Appearing via video link to HMP Liverpool wearing a white jacket over a black t-shirt, he was jailed for nine years and handed a five-year extended licence period.
Sentencing, Judge David Swinnerton said: “I have just read a number of references about you from people involved in the church.
There are people who describe you as deeply caring and supportive, and as empathetic and selfless.
I accept that it is obvious there are those to whom you have done good, and there is a side to you which is capable of, and has done, good.
“Equally, I heard, as did you, the victim personal statements of eight young women. All of those illustrate someone who is not empathetic and selfless, but someone who has severely damaged the lives and maturing processes of a number of young girls and women, as they are now.
“To some extent, the good enabled you to be in a position where you were trusted by people, where you were not suspected. They saw this good figure in the church, and you abused all of that for your sexual urges to come to the fore. You certainly did not treat those eight young women with empathy or selflessness.
“You described yourself as a man of God. If that means someone who behaves in a way befitting of his religion and church, you are nothing of the sort in the behaviours that you exhibited towards the eight young women who I am concerned with.
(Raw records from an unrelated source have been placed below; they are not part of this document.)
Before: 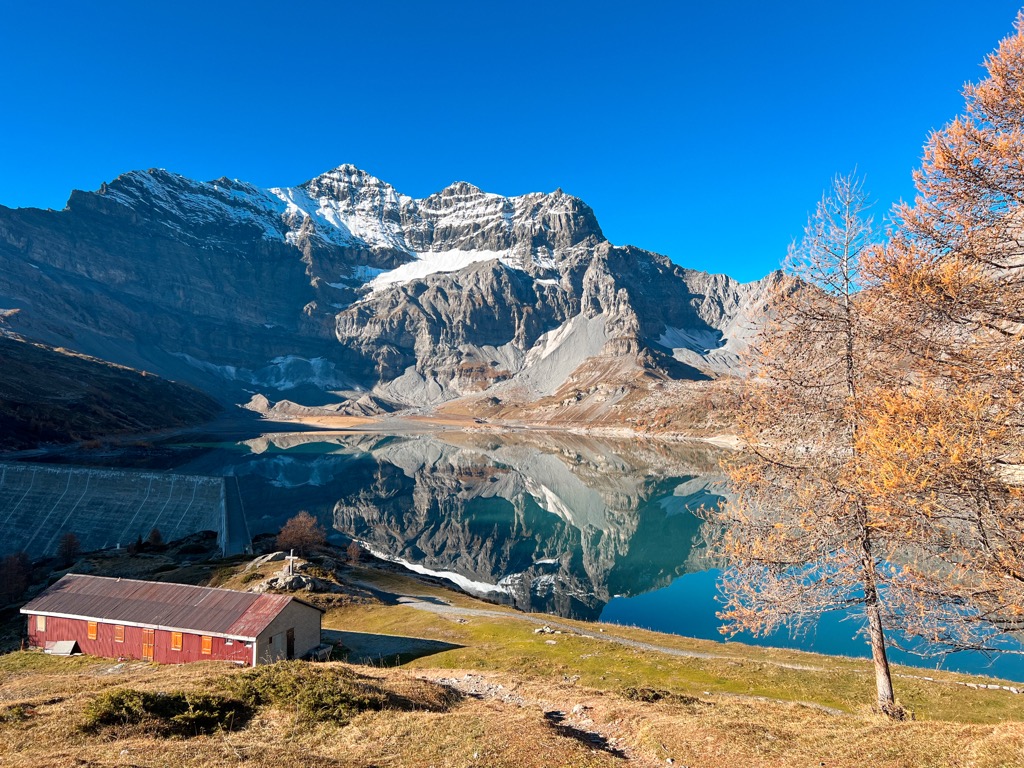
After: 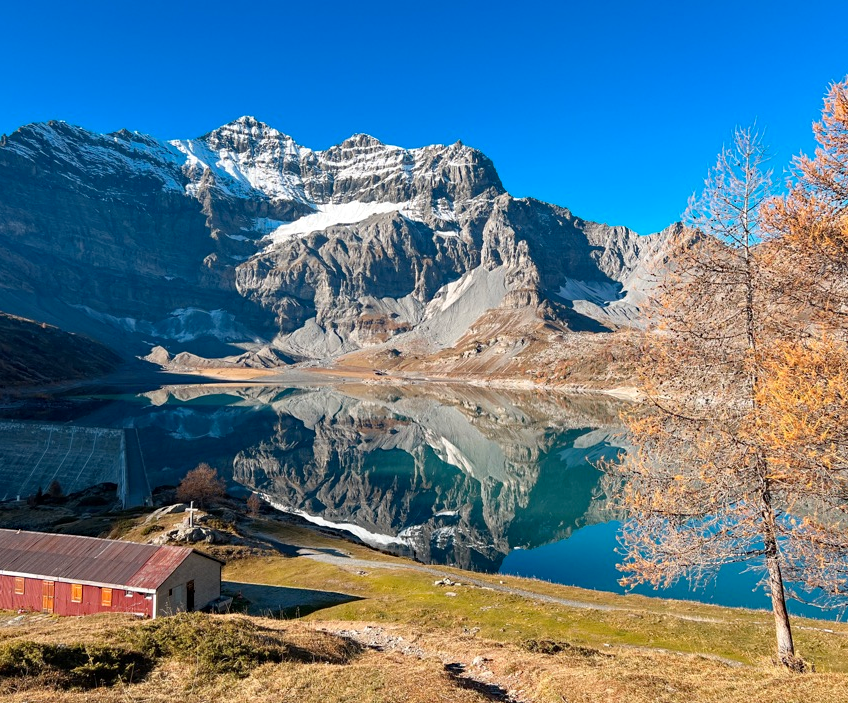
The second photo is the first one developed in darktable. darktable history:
crop: left 9.807%, top 6.259%, right 7.334%, bottom 2.177%
haze removal: compatibility mode true, adaptive false
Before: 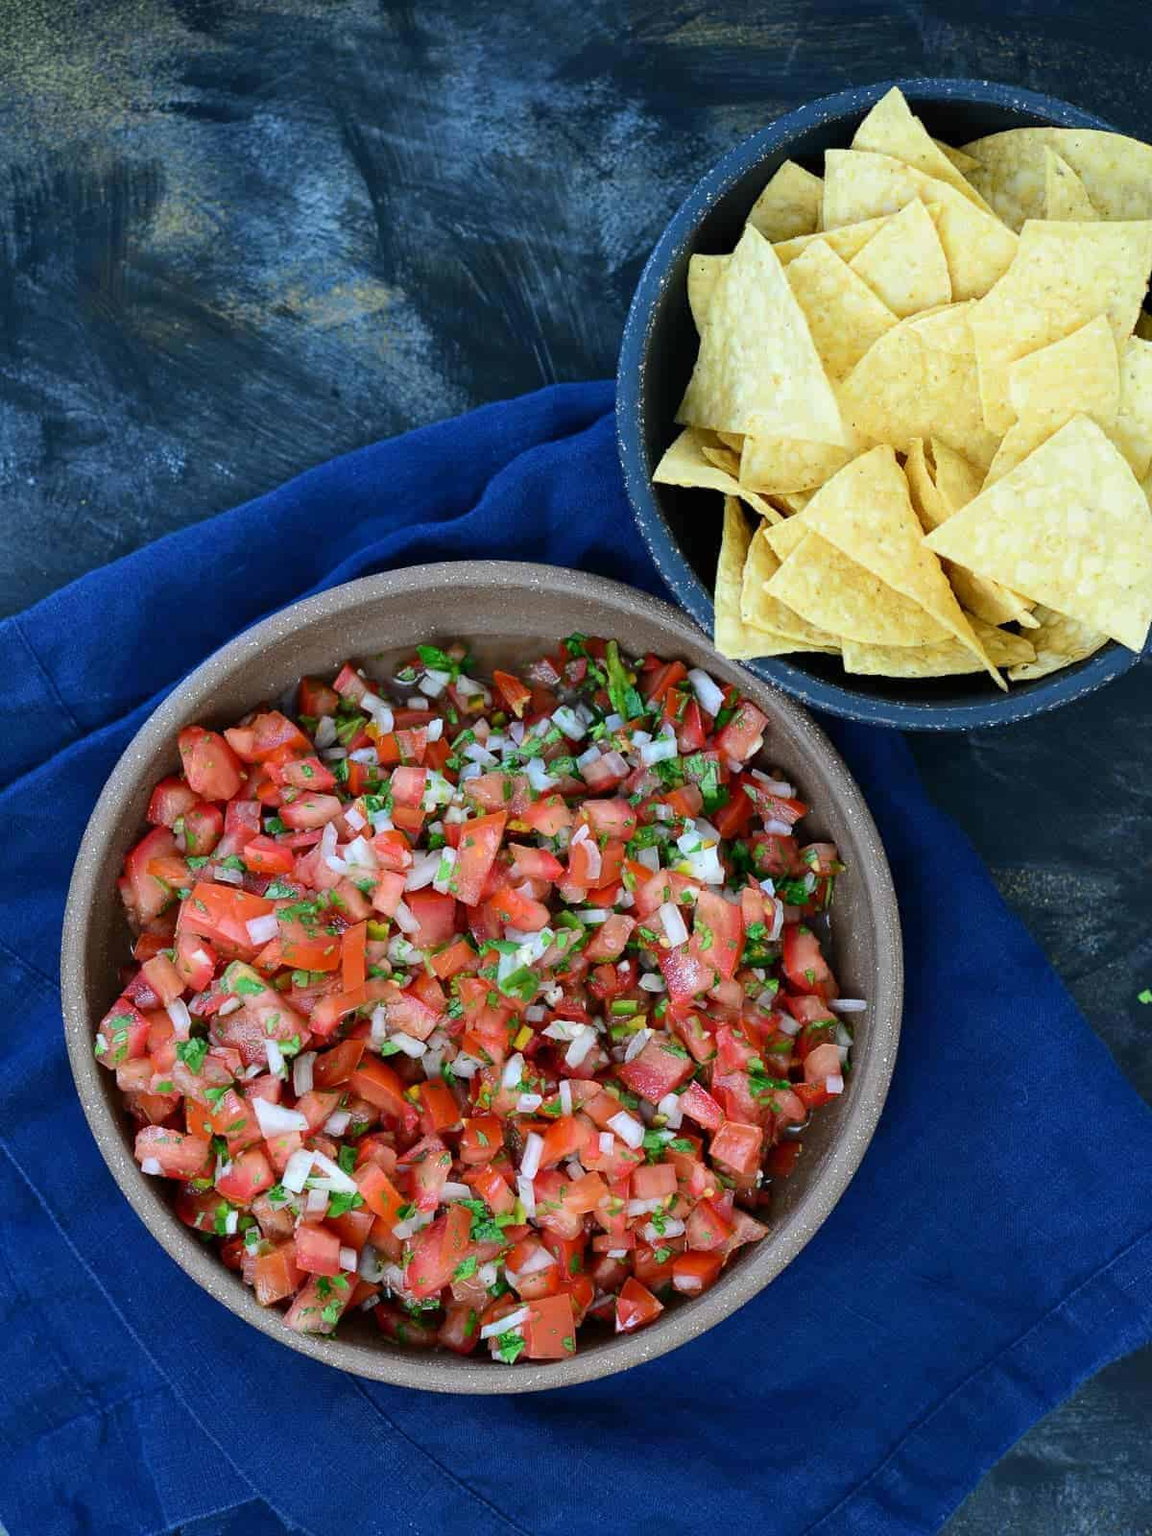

“It is clear that you were seen as a leader, a highly respected church leader, a youth leader, particularly in music. All of that charisma, you have abused for your own sexual ends. You have been involved with fashion, clothing, a watch brand, pageantry. You won Mr Personality. To some extent, they point towards a vanity and self regard.
“You abused the trust and power that you had in your position in the church to violate eight different young girls. People trusted you because of your role in the church, your prominence. Whether fame is the right word or not, certainly, you were a prominent figure.
“Each of them receive unwanted sexual videos of you masturbating. Each was young. Two were only 14 at the time. All, of course, were under 18, still children. All were left bewildered, confused and scared that a man they looked up to, respected by many around them, could behave in this way.
“Their youth made them vulnerable. The impact on them of this behaviour has been immense. At a time when they were growing up, forming their personalities, their approaches to relationships, you stripped them of their dignity and privacy to satisfy your own desires.
“Your behaviour was deliberate, it was predatory and it was sustained towards multiple victims. Some of them went through that ordeal for a couple of years. You continue to show no understanding. You do not accept your guilt of these offences.
“The author of the [pre-sentence] report describes you as a high risk of harm to female children. In my judgement, you remain and will remain a danger to girls. Despite the good things that you are able to do, you do not seem to be able control your sexual impulses, urges or desires. You have got no control over that.
“In my judgement, it is necessary to pass an extended sentence, given the ongoing risk that you do and will present. It is necessary to impose an extended sentence to protect the public in the future.”
Chahwanda, who will be required to serve two thirds of the nine-year term behind bars before becoming eligible for release, was also handed a lifelong sexual harm prevention order and restraining orders which will ban him from contacting his victims indefinitely. He will be required to sign the sex offenders’ register for life.